• **PROMPT**
Make a verbatim copy of the entries below; pictures stay out.
··· TASK DATA ···
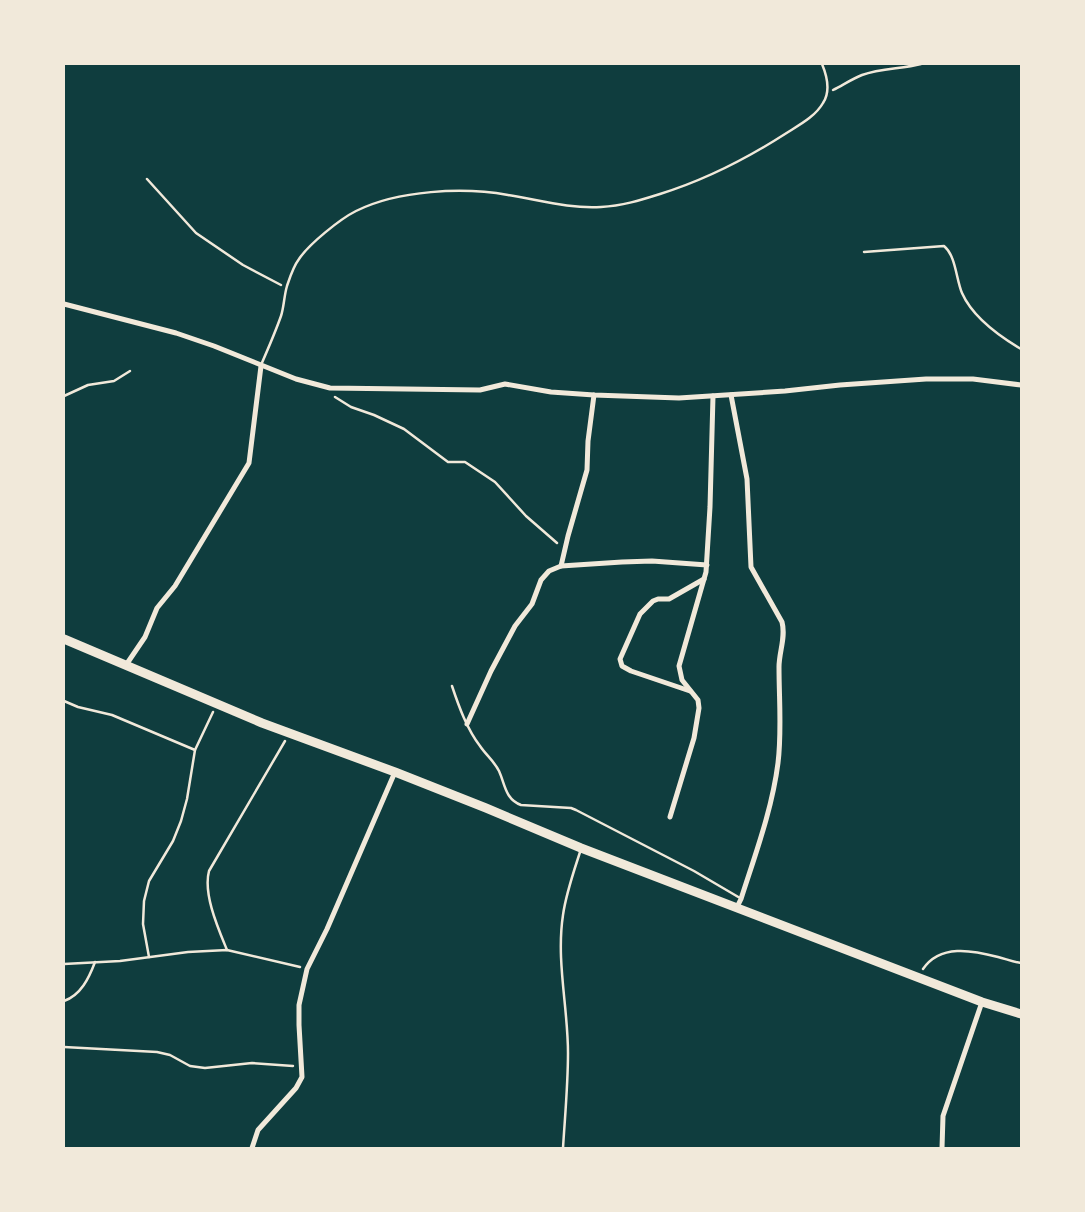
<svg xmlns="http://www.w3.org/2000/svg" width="1085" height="1212" viewBox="0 0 1085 1212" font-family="Ubuntu,sans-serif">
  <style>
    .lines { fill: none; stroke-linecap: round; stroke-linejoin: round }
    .path { stroke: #f1e9da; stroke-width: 2.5 }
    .service { stroke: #f1e9da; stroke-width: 2.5 }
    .minor { stroke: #f1e9da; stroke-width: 5 }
    .trunk { stroke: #f1e9da; stroke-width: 9 }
  </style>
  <rect width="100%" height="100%" fill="#0f3d3e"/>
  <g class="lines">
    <g class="path">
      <path d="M833 90C843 85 852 79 862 75 881 68 902 69 921 64"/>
      <polyline points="147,179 196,233 243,265 281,285"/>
      <path d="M864 252 944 246C956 256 956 279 962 293 973 318 999 336 1021 349"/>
      <polyline points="335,397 351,407 374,415 404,429 448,462 465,462 495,482 526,516 557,543"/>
      <polyline points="64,701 78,707 112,715 195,750"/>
      <path d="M227 950C218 928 203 894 209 871L285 741"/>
      <polyline points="149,957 143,924 144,901 149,881 173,841 181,821 187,799 195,750 213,712"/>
      <polyline points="64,964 120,961 188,952 227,950 300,967"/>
      <path d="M923 969C940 944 972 950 998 957 1006 959 1013 962 1021 963"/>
      <path d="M64 1001C81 995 89 978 95 962"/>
      <polyline points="64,1047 157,1052 170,1055 190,1066 205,1068 252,1063 293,1066"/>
    </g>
    <g class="service">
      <path d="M261 365C268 349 275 333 281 316 284 307 284 296 287 286 290 277 293 267 299 259 309 244 340 219 356 211 398 190 463 187 508 195 539 200 570 209 601 207 622 206 641 200 660 194 705 180 746 159 785 134 799 125 815 117 823 103 831 91 827 76 822 64"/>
      <polyline points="64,396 88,385 114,381 130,371"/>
      <path d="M452 686C459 707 467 729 480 746 486 755 494 761 499 771 505 784 505 799 521 805L571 808 576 810 694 871 740 898"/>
      <path d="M563 1148C565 1116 568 1084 568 1053 568 1007 556 961 563 915 566 893 574 871 581 849"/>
    </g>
    <g class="minor">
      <polyline points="64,304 176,333 214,346 296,379 330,388 480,390 505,384 551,392 594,395 679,398 785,391 840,385 926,379 973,379 1021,385"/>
      <path d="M731 395 747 479 751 567 782 622C786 637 779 652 779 667 779 699 782 731 778 763 772 810 755 855 741 899L737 907"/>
      <polyline points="561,566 568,536 587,470 588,441 594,395"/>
      <polyline points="126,665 145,637 157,608 175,586 249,463 261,366"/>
      <polyline points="690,691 631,671 622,666 620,659 640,614 653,601 658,599 669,599 704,579"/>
      <polyline points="467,724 491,671 515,626 532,604 541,580 549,571 561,566 622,562 652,561 707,565"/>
      <polyline points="670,817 694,738 699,708 698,700 682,680 679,666 706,572 710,507 713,396"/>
      <polyline points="252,1148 258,1130 296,1088 302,1077 299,1025 299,1005 307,969 327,929 395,772"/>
      <polyline points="942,1148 943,1116 982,1002"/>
    </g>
    <polyline class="trunk" points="64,639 262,723 395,772 486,808 581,848 982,1002 1021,1014"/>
  </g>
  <rect width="1085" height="1212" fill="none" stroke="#f1e9da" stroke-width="130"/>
</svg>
···
• **REPLY TO THE TASK**
<svg xmlns="http://www.w3.org/2000/svg" width="1085" height="1212" viewBox="0 0 1085 1212" font-family="Ubuntu,sans-serif">
  <style>
    .lines { fill: none; stroke-linecap: round; stroke-linejoin: round }
    .path { stroke: #f1e9da; stroke-width: 2.5 }
    .service { stroke: #f1e9da; stroke-width: 2.5 }
    .minor { stroke: #f1e9da; stroke-width: 5 }
    .trunk { stroke: #f1e9da; stroke-width: 9 }
  </style>
  <rect width="100%" height="100%" fill="#0f3d3e"/>
  <g class="lines">
    <g class="path">
      <path d="M833 90C843 85 852 79 862 75 881 68 902 69 921 64"/>
      <polyline points="147,179 196,233 243,265 281,285"/>
      <path d="M864 252 944 246C956 256 956 279 962 293 973 318 999 336 1021 349"/>
      <polyline points="335,397 351,407 374,415 404,429 448,462 465,462 495,482 526,516 557,543"/>
      <polyline points="64,701 78,707 112,715 195,750"/>
      <path d="M227 950C218 928 203 894 209 871L285 741"/>
      <polyline points="149,957 143,924 144,901 149,881 173,841 181,821 187,799 195,750 213,712"/>
      <polyline points="64,964 120,961 188,952 227,950 300,967"/>
      <path d="M923 969C940 944 972 950 998 957 1006 959 1013 962 1021 963"/>
      <path d="M64 1001C81 995 89 978 95 962"/>
      <polyline points="64,1047 157,1052 170,1055 190,1066 205,1068 252,1063 293,1066"/>
    </g>
    <g class="service">
      <path d="M261 365C268 349 275 333 281 316 284 307 284 296 287 286 290 277 293 267 299 259 309 244 340 219 356 211 398 190 463 187 508 195 539 200 570 209 601 207 622 206 641 200 660 194 705 180 746 159 785 134 799 125 815 117 823 103 831 91 827 76 822 64"/>
      <polyline points="64,396 88,385 114,381 130,371"/>
      <path d="M452 686C459 707 467 729 480 746 486 755 494 761 499 771 505 784 505 799 521 805L571 808 576 810 694 871 740 898"/>
      <path d="M563 1148C565 1116 568 1084 568 1053 568 1007 556 961 563 915 566 893 574 871 581 849"/>
    </g>
    <g class="minor">
      <polyline points="64,304 176,333 214,346 296,379 330,388 480,390 505,384 551,392 594,395 679,398 785,391 840,385 926,379 973,379 1021,385"/>
      <path d="M731 395 747 479 751 567 782 622C786 637 779 652 779 667 779 699 782 731 778 763 772 810 755 855 741 899L737 907"/>
      <polyline points="561,566 568,536 587,470 588,441 594,395"/>
      <polyline points="126,665 145,637 157,608 175,586 249,463 261,366"/>
      <polyline points="690,691 631,671 622,666 620,659 640,614 653,601 658,599 669,599 704,579"/>
      <polyline points="467,724 491,671 515,626 532,604 541,580 549,571 561,566 622,562 652,561 707,565"/>
      <polyline points="670,817 694,738 699,708 698,700 682,680 679,666 706,572 710,507 713,396"/>
      <polyline points="252,1148 258,1130 296,1088 302,1077 299,1025 299,1005 307,969 327,929 395,772"/>
      <polyline points="942,1148 943,1116 982,1002"/>
    </g>
    <polyline class="trunk" points="64,639 262,723 395,772 486,808 581,848 982,1002 1021,1014"/>
  </g>
  <rect width="1085" height="1212" fill="none" stroke="#f1e9da" stroke-width="130"/>
</svg>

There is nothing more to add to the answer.